Like its predecessor, the updated range employs a proprietary Discovery iQ Android cooking app that offers a pre-programmed recipe and cooking guide, plus a remote application that allows for off-site control over Wi-Fi.

The added voice command feature, available this spring on both the 48-inch and 36-inch models, will allow users to bark out complex instructions like “Set timer for one hour,” or “Start bake on the left oven at 200 degrees.”

“We have been changing the way people cook in the modern kitchen for nearly 50 years,” noted Dacor president Steve Joseph.

No. 1 appliance manufacturer Whirlpool, a CES regular, is emphasizing both smart function and form in the Family & Technology Marketplace at the Sands Expo Center, where it has taken up residence this week.

The company is the first in the majap industry to connect with home-automation leader Nest Labs, and the fruits of that pairing appear in two CES Innovation Award-winning products on display this week.

For users who are away from home or otherwise preoccupied, the company’s “Works with Nest”-capable top-load and Duet front-load laundry pairs can keep completed laundry loads fresh and less wrinkled via post-cycle tumble modes that are activated when the Nest Learning Thermostat is set to “away.”

Users can also download additional cycles through a mobile app, or set up their own custom wash and dry instructions, which can be incorporated into the machines.

“The idea is to create purposeful innovation to help families thrive, rather than just using technology for technology’s sake,” Whirlpool senior brand manager Jonathan Hall told TWICE.

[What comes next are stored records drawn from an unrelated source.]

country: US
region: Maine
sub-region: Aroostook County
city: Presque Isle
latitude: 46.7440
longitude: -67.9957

Meanwhile, Samsung Electronics America, which is holding court in the Las Vegas Convention Center’s Central Hall, is further building upon its innovative Flex Duo design technology. The five-year-old concept uses a “smart divider” to create two separate, independently controlled temperature environments within a singlecavity oven.

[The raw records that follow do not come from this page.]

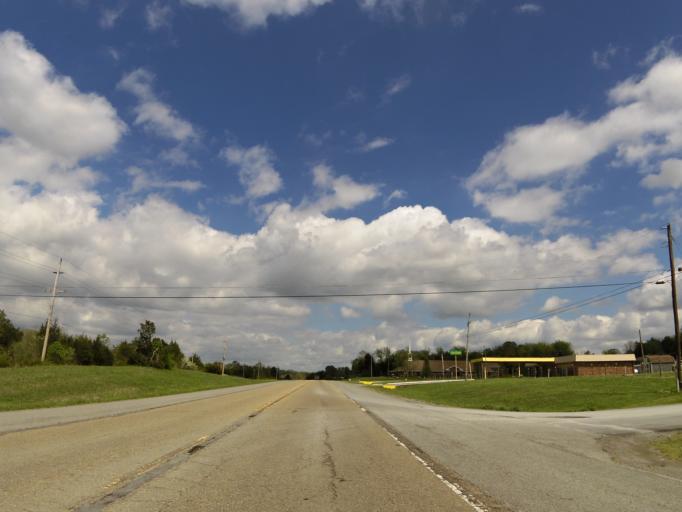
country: US
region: Tennessee
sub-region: Claiborne County
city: Harrogate
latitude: 36.5311
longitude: -83.7078
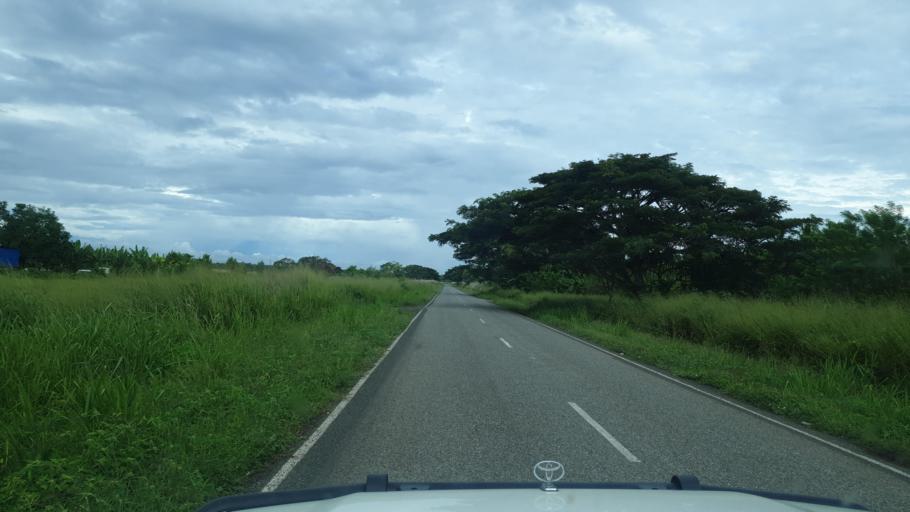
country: PG
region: National Capital
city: Port Moresby
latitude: -9.0161
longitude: 146.8461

This week, look for the addition of a second oven door to the company’s Flex Duo oven range, which allows access to the smaller top cavity without releasing heat from the larger bottom compartment.

Flex Duo technology is also employed in Samsung’s Chef Collection slide-in induction range, which features 5.8 cubic feet of capacity; a Chef Bake function that precisely regulates oven temperature and minimizes fluctuations to less than 8 degrees F.; and an induction cooktop that uses cool magnetic energy to heat food but not cookware.

CES’s other majap mainstay, LG Electronics USA, also in the Central Hall, is similarly flexing its engineering and design muscles with a pair of unique products. The manufacturer’s Double Door-in-Door four-door French door fridge builds on its pioneering door-within-a-door concept by providing two independent dual-door compartments to provide better content organization and easy access to frequently used food items while maximizing cold air conservation.

The right door-in-door panel is accessible from the outside with the push of a button and is also accessible from the inside, making it easy to load with often-used items like snacks, drinks and lunches. The left door-indoor provides additional easy-access storage space that can be opened via a trigger on the bottom of the door.

In laundry, LG has developed a two-in-one washer concept with its diminutive Sidekick washer, which fits beneath most LG front-load washers in place of their storage pedestals to serve as an additional washing machine.

The 1.0 cubic-foot washer was specifically designed to handle smaller, specialized laundry loads requiring custom care, including lingerie, delicates and active wear. The unit allows users to gently clean small loads of delicate apparel while the main laundry load is running within the larger washer above, saving households time and energy.

The Sidekick features a stainless-steel drum, six specialized cycles to properly clean any type of delicate or special-care clothing, a transparent door that can be opened and closed with minimal effort, and a tilted-angle control panel that allows users to check the remaining time of the wash cycle even while the unit is in use.